Elon Musk, da SpaceX, promete colonizar Marte com um milhão de pessoas até 2050
(Foto: Brendan Smialowski/AFP)

Enquanto isso, Elon Musk continua a sonhar em grande, com a promessa de construir vida fora da Terra. A ideia, garante, é povoar Marte com mais de um milhão de pessoas até 2050. Um objetivo que Rui Moura, doutorado em Geofísica, considera algo irrealista. “O Elon Musk tem muitos atributos e eu acho-o uma pessoa fascinante, mas colonizar Marte, em tão pouco tempo, acho que é de mais. Tenho a certeza que é de mais. É preciso ver que uma viagem assim demora cerca de sete meses. Sete meses em que o corpo humano está sujeito a níveis de radiação altíssimos e acaba muito maltratado.
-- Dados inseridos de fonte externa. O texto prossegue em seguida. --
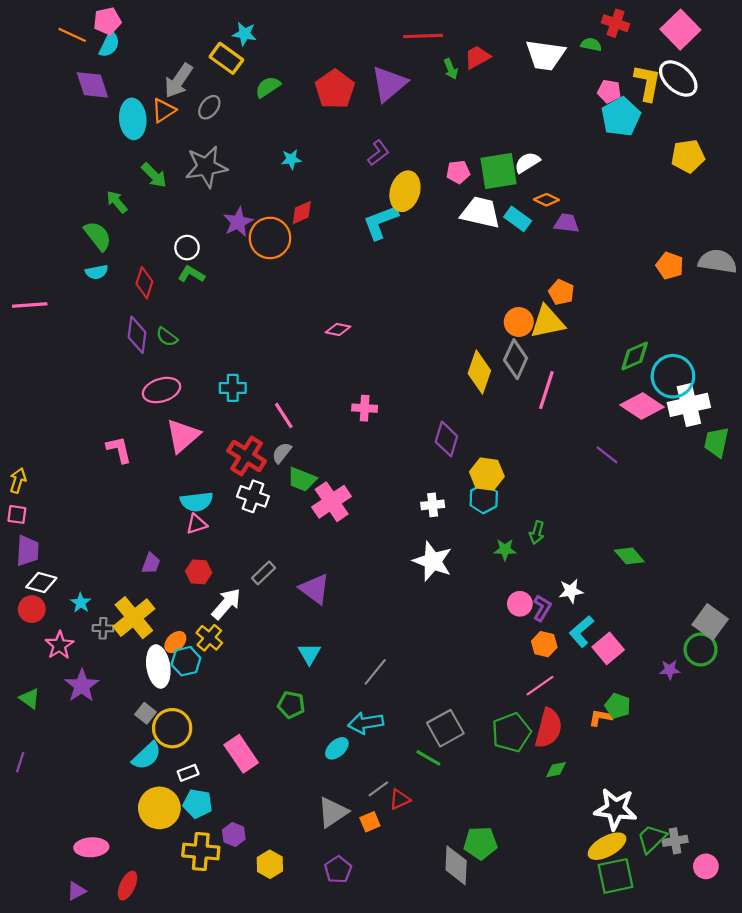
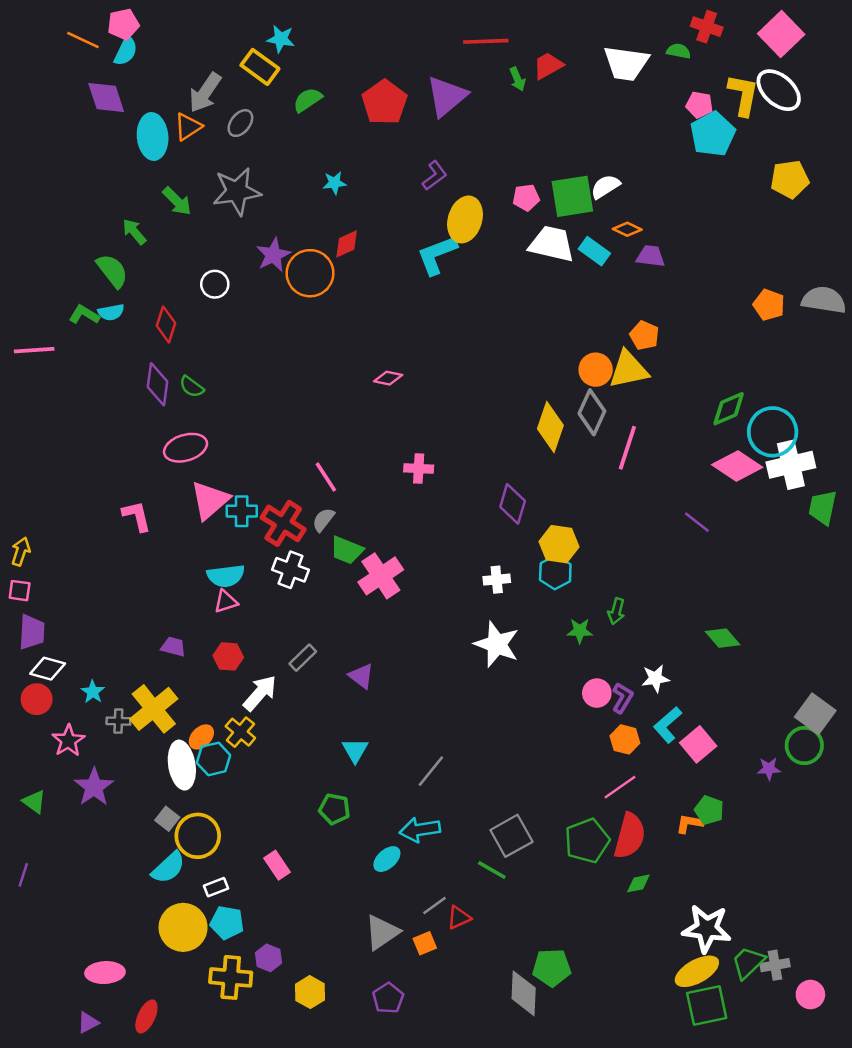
green L-shape: (191, 274) -> (84, 315), moved
cyan cross: (233, 388) -> (242, 511), moved
purple trapezoid: (151, 563) -> (173, 647), turned -95
purple triangle: (315, 589) -> (361, 676), size x0.7
pink rectangle: (241, 754) -> (277, 865), size x0.7

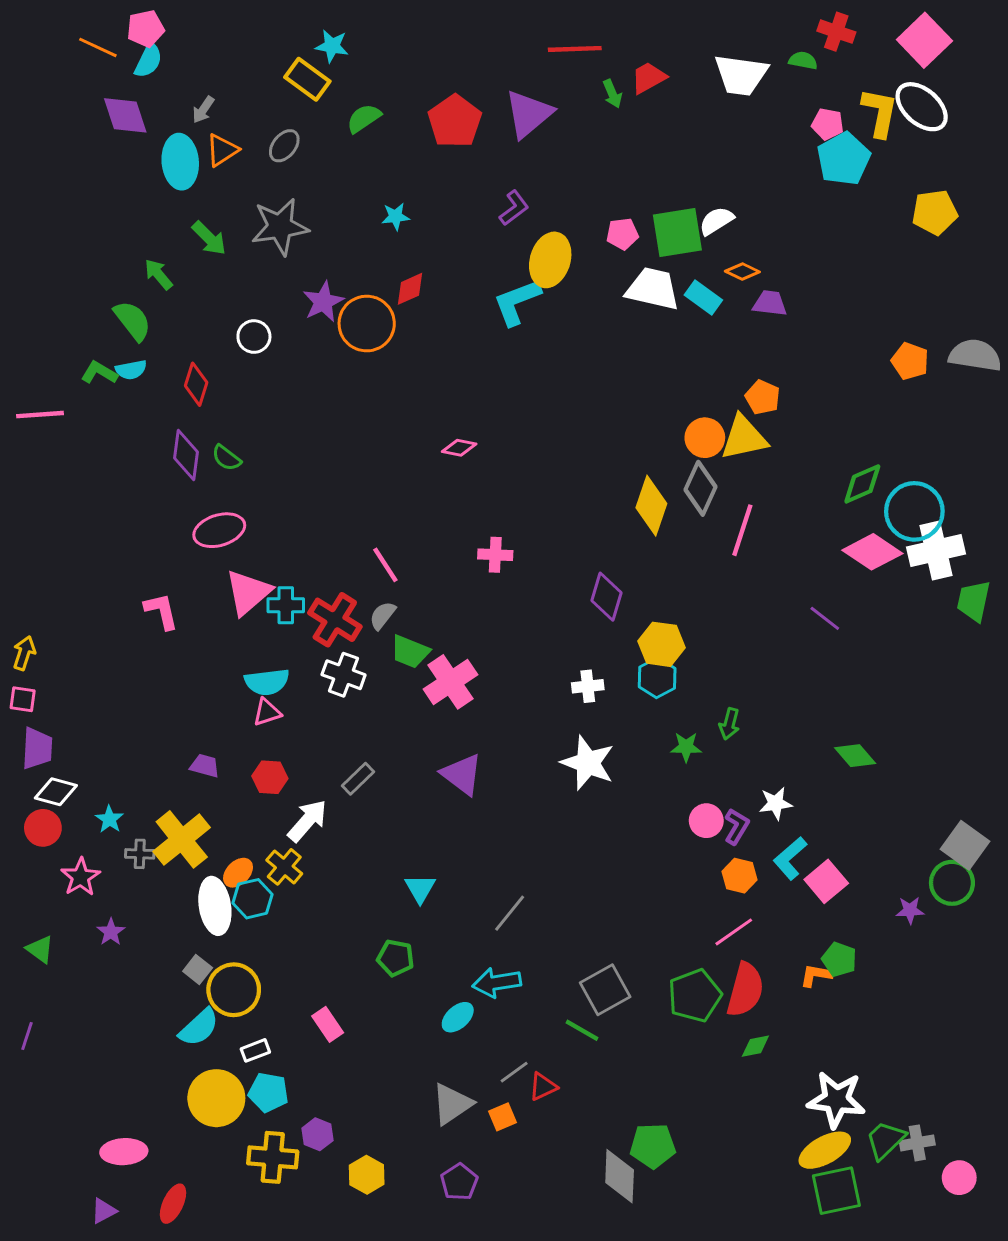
gray arrow: (205, 93) -> (203, 110), moved, size x0.6
purple triangle: (361, 676) -> (462, 774), moved, size x1.4
purple star: (94, 787) -> (111, 932), size x0.6

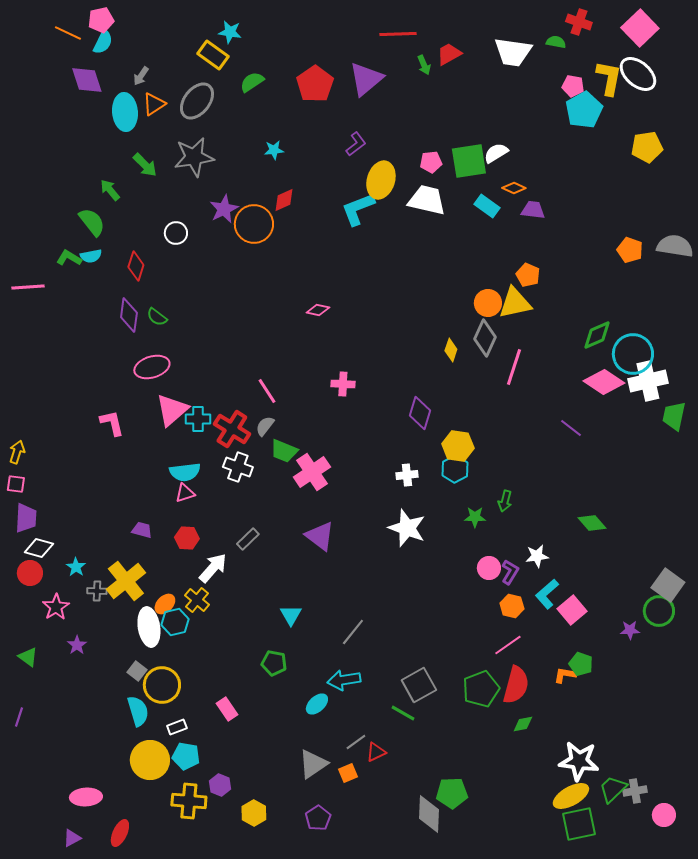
gray ellipse: (284, 146) -> (197, 101), size x1.6
white trapezoid: (653, 289) -> (427, 200), moved
yellow diamond: (651, 506) -> (451, 350), size x0.6
cyan semicircle: (199, 1027) -> (138, 711), turned -64

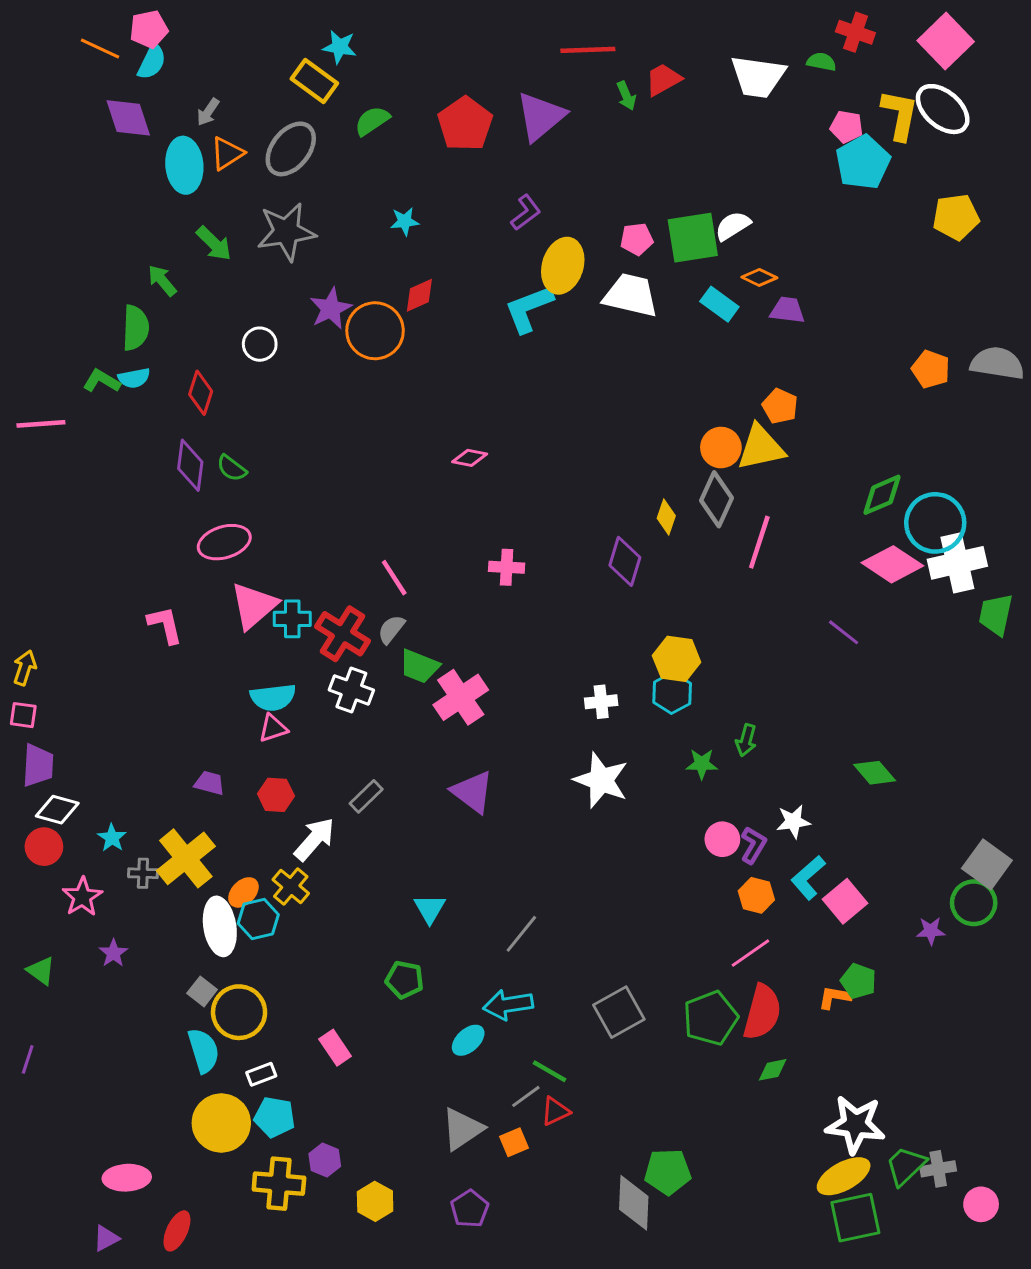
green semicircle: (92, 222) -> (136, 328), turned 40
purple diamond: (420, 413) -> (625, 561), moved
green line: (403, 713) -> (549, 1071), moved

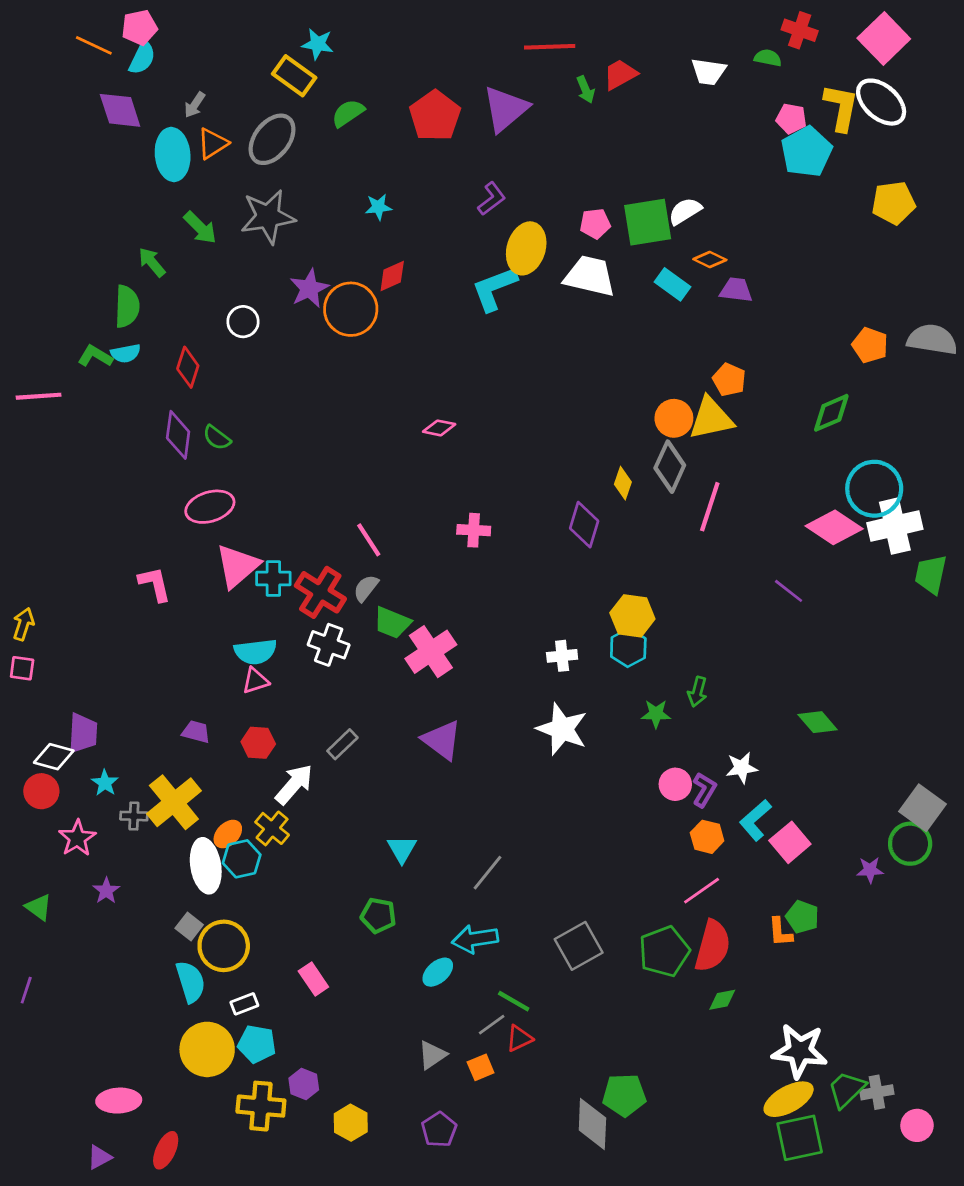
white trapezoid: (758, 77) -> (708, 72), size x0.7
green diamond: (882, 495) -> (831, 413), moved
purple trapezoid: (38, 765) -> (83, 733), moved
orange L-shape: (835, 997) -> (780, 932), turned -104
gray triangle: (462, 1129) -> (432, 1055), size x0.7

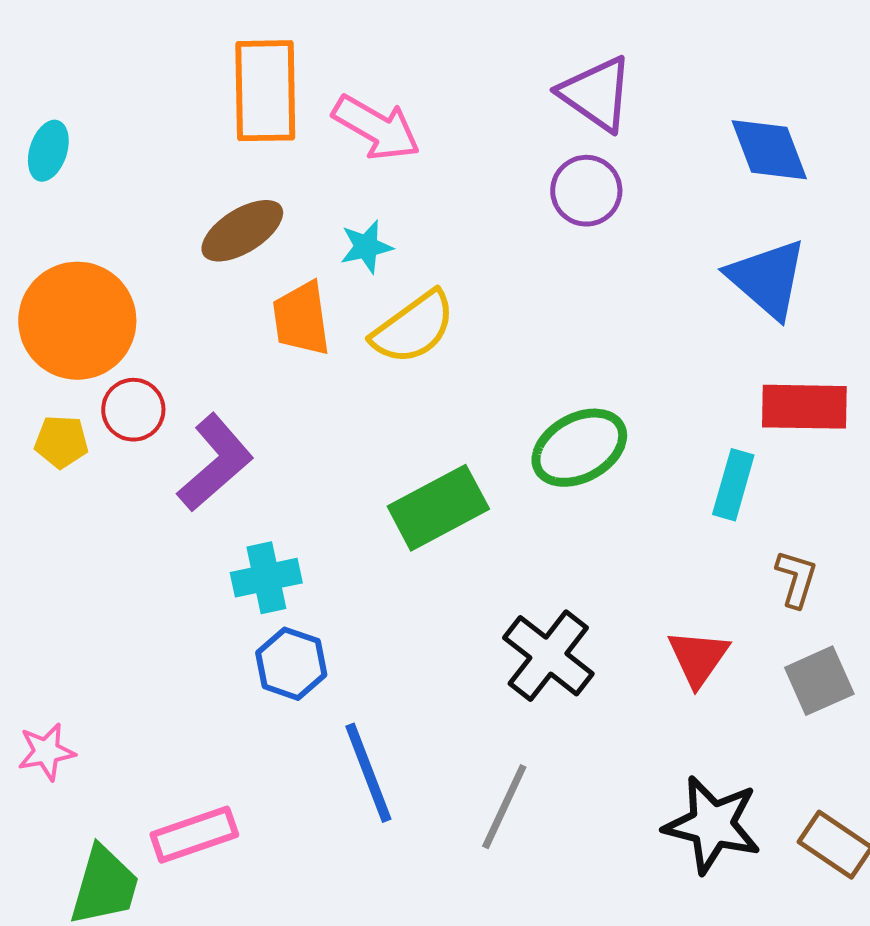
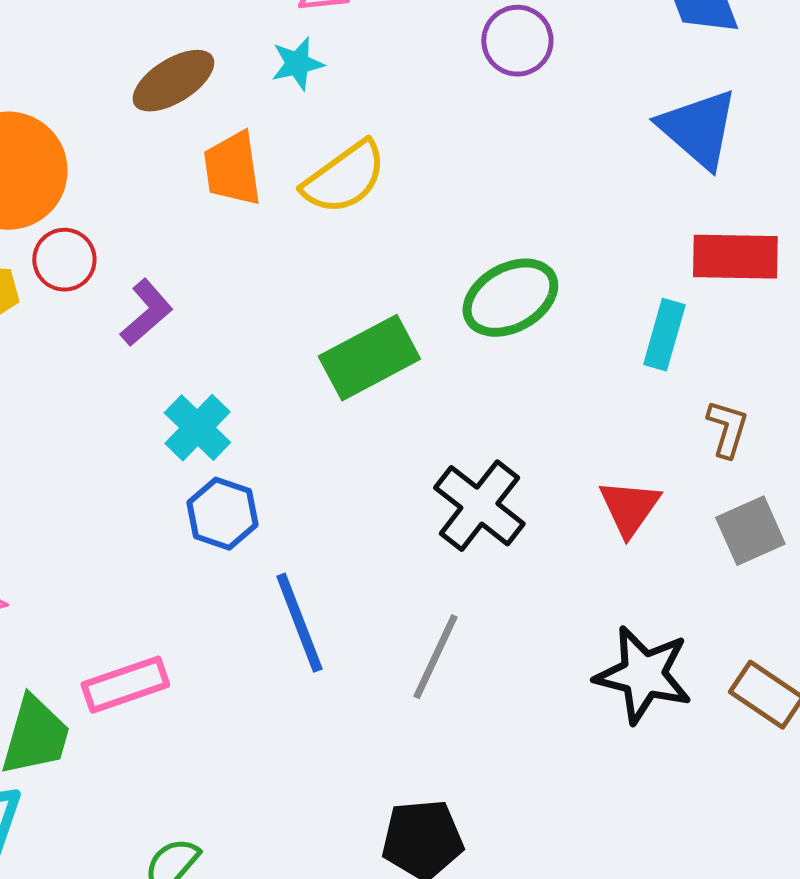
cyan star: (366, 247) -> (297, 64), moved
purple L-shape: (215, 463) -> (146, 313), size x0.7
cyan cross: (266, 578) -> (197, 428), turned -34

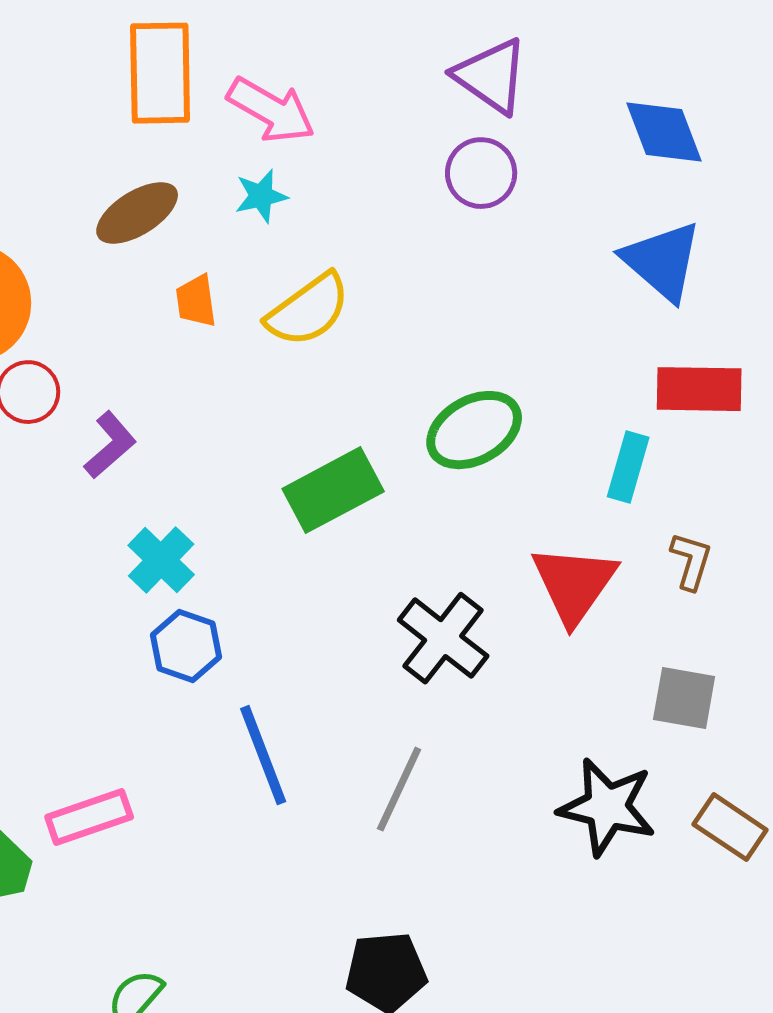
orange trapezoid: (232, 169) -> (196, 301), size x0.7
red triangle: (629, 508) -> (574, 584), moved, size x1.4
gray square: (750, 531) -> (684, 698), moved, turned 34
Agora imaginemos viagens de ida e volta.”

Rui Moura, um dos primeiros portugueses a concluir o projeto POSSUM, lembra que a tecnologia ainda tem de evoluir consideravelmente até que haja uma democratização do espaço
(Foto: DR)

Já Tiago Rebelo, do CEiiA, confessa-se mais otimista. Admitindo que Musk não é propriamente conhecido por cumprir prazos (“O que não quer dizer que não tenha todo o mérito”), acredita que será possível chegar a Marte em 2030. E quanto a viver lá? “Acho que sim. Claro que há muitas barreiras e muita incerteza, muitas questões por responder. E vai depender de muita coisa, desde logo do investimento que tanto os países como os stakeholders privados fizerem, mas acho possível”, augura, lembrando as tecnologias que já estão em experimentação, em matéria de proteção à radiação e de gravidade reduzida. Ou como desafiou Branson, 86 quilómetros acima da Terra: “À próxima geração de sonhadores, se nós conseguimos fazer isto, imaginem o que vocês podem fazer”.